O governo do presidente da Argentina, Javier Milei, vive dias de forte tensão, em meio a um clima de preocupação por sinais negativos em matéria econômica e faltando poucos dias para a eleição legislativa de 7 de setembro na província de Buenos Aires — onde vive um terço do eleitorado nacional —, e menos de três meses para as Legislativas nacionais, de 26 de outubro.
O vazamento de áudios sobre um suposto esquema de subornos na Agência Nacional de Deficiência (Andis, na sigla em espanhol) envolvendo a secretária-geral da Presidência, Karina Milei, irmã do chefe de Estado, provocou uma verdadeira tsunami política, com impacto negativo no mercado (a bolsa caiu e o dólar subiu) e, segundo analistas locais, um potencial custo político nas urnas.
Ontem, veículos de imprensa locais divulgaram novos áudios do ex-diretor da Andis, Diego Spagnuolo, até pouco tempo muito próximo de Milei, nos quais o ex-funcionário faz revelações sobre uma denúncia que já está sendo investigada pela Justiça. Paralelamente, Karina poderá ser convocada para dar explicações sobre o escândalo no Senado, onde o partido de Milei, A Liberdade Avança (LLA, na sigla em espanhol), não tem sequer uma cadeira.
Escudo legislativo
O Parlamento se tornou um ambiente hostil para o governo, que nas últimas semanas sofreu 12 derrotas consecutivas na Câmara. Com esse pano de fundo, o resultado das legislativas de setembro e outubro se tornou ainda mais importante para o presidente, que mantém um índice de popularidade entre 42% e 45%, segundo pesquisas locais, principalmente graças às suas conquistas econômicas. A mais importante delas continua sendo a redução expressiva da inflação, que chegou a 25% mensal em dezembro de 2023, mês em que Milei foi empossado, e fechou em 1,9% em julho passado.
— O problema deste escândalo é que ele coincide com um momento de ruptura das expectativas econômicas. A economia não está crescendo como se esperava, as taxas de juros estão altíssimas e os salários ainda não estão acompanhando a inflação — explica o analista Ignacio Labaqui, professor da Universidade Católica Argentina (UCA). — Em matéria política, falta muita habilidade.
Tudo isso tem gerado ruído entre economistas e investidores, que duvidam da sustentabilidade de Milei no médio prazo. O resultado da eleição será crucial para entender se o presidente argentino tem, de fato, força para avançar com seu programa de governo em reformas mais profundas e para pensar numa reeleição em 2027.

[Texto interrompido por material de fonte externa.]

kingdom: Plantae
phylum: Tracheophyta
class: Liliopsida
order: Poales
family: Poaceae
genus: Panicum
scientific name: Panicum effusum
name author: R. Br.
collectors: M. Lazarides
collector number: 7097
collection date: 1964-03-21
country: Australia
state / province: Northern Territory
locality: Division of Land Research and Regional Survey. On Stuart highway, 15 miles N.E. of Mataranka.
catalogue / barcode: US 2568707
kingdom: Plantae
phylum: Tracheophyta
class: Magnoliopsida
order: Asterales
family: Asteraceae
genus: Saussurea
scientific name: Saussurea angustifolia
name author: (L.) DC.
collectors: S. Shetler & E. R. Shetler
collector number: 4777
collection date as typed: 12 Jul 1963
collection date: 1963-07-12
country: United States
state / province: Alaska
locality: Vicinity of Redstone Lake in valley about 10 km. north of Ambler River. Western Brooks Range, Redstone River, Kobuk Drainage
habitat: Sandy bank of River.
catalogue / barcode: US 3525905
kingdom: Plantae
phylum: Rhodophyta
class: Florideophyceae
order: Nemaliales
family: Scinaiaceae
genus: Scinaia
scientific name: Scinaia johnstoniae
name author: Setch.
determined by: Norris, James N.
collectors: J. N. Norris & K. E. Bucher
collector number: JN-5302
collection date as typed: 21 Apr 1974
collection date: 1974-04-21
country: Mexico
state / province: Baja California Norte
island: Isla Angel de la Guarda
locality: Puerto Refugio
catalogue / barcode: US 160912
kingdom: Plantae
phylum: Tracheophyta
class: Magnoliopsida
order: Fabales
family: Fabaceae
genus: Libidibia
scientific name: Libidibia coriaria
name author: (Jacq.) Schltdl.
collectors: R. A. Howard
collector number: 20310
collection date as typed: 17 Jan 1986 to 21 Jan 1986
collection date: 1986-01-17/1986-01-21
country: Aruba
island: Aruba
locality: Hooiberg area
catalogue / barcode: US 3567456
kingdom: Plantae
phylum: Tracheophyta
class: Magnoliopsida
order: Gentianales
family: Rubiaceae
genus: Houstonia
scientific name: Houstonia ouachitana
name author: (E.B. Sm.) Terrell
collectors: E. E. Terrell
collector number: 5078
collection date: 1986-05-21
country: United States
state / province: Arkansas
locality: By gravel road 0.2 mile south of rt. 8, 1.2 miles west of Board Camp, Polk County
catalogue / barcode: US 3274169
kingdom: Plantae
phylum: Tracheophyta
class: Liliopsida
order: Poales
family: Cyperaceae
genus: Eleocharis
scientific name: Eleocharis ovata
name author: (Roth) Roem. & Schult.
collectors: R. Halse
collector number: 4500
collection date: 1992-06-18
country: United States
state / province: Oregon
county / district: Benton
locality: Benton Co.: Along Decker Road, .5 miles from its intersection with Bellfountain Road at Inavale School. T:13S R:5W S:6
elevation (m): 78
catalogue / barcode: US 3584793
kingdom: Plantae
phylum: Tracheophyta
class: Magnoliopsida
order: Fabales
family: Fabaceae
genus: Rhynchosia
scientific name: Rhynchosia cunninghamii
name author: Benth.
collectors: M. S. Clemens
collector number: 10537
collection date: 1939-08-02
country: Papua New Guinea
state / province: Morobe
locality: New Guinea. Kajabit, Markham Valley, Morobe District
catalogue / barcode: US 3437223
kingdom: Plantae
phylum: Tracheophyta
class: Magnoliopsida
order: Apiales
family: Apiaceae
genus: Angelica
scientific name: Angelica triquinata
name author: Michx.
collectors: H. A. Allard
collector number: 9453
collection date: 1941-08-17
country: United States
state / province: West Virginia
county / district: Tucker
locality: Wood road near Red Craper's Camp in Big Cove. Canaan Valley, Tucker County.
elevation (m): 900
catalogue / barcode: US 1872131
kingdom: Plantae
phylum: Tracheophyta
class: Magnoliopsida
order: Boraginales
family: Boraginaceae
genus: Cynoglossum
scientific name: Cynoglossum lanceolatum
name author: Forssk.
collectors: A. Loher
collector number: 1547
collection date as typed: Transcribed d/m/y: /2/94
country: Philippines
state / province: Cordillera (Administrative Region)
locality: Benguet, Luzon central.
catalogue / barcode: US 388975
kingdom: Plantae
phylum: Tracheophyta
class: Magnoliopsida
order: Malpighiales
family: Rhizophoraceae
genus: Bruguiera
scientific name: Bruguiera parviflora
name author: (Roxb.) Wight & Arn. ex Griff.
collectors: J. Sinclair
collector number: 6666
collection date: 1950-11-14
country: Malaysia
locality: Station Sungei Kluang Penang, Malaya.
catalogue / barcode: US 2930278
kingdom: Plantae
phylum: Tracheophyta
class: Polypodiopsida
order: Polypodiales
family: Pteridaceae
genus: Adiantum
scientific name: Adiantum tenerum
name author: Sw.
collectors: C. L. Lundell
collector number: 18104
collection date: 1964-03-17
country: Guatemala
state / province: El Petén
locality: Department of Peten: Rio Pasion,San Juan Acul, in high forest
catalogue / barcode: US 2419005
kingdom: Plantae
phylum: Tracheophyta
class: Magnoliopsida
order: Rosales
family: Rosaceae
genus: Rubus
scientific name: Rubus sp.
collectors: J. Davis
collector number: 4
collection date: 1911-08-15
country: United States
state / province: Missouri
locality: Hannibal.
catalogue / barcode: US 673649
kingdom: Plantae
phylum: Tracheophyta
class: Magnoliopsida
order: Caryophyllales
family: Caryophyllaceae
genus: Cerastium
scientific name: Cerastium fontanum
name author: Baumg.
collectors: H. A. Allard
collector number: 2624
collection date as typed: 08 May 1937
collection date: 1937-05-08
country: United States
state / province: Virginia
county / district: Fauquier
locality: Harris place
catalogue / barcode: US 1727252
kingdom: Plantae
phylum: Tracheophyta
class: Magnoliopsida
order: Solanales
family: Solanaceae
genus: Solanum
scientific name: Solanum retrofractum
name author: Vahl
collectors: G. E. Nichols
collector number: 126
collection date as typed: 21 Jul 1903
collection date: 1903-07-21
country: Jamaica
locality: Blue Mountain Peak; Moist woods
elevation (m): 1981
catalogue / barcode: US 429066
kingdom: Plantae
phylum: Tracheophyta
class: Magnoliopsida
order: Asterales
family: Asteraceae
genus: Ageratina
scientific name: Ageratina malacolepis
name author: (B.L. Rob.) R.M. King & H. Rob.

O que seria um resultado eleitoral bem-sucedido para o chefe de Estado? Conquistar, pelo menos, um terço da Câmara, que tem 257 cadeiras. Hoje, o LLA tem 39 deputados, e tentará renovar 8 nas próximas eleições. Milei precisa ter, no mínimo, 86 deputados para formar o que os analistas argentinos chamam de escudo legislativo, necessário para barrar, por exemplo, um pedido de impeachment.
— Quando escândalos de corrupção ocorrem em meio a um boom de consumo, os governos não são afetados. Mas, neste caso, temos uma sociedade queixosa sobre a economia. Milei foi eleito com muitos votos emprestados do centro, e esses eleitores podem estar com dúvidas — aponta Carlos Fara, diretor da Fara e Associados.
Uma delas é justamente sobre seu real compromisso com o combate à corrupção.
— Milei não fala mais em acabar com a casta; agora passou a falar em acabar com o kirchnerismo. É uma mudança importante — afirma Fara.
Para o analista, a Casa Rosada ainda está em condições de vencer a eleição, mas não com a vantagem que esperava. Ontem, a Universidade Di Tella informou que o Índice de Confiança no governo recuou quase 14%, a segunda maior queda dos últimos 20 meses. Fontes com acesso à Casa Rosada confirmam que estão sendo traçados novos cenários eleitorais menos otimistas para setembro e outubro.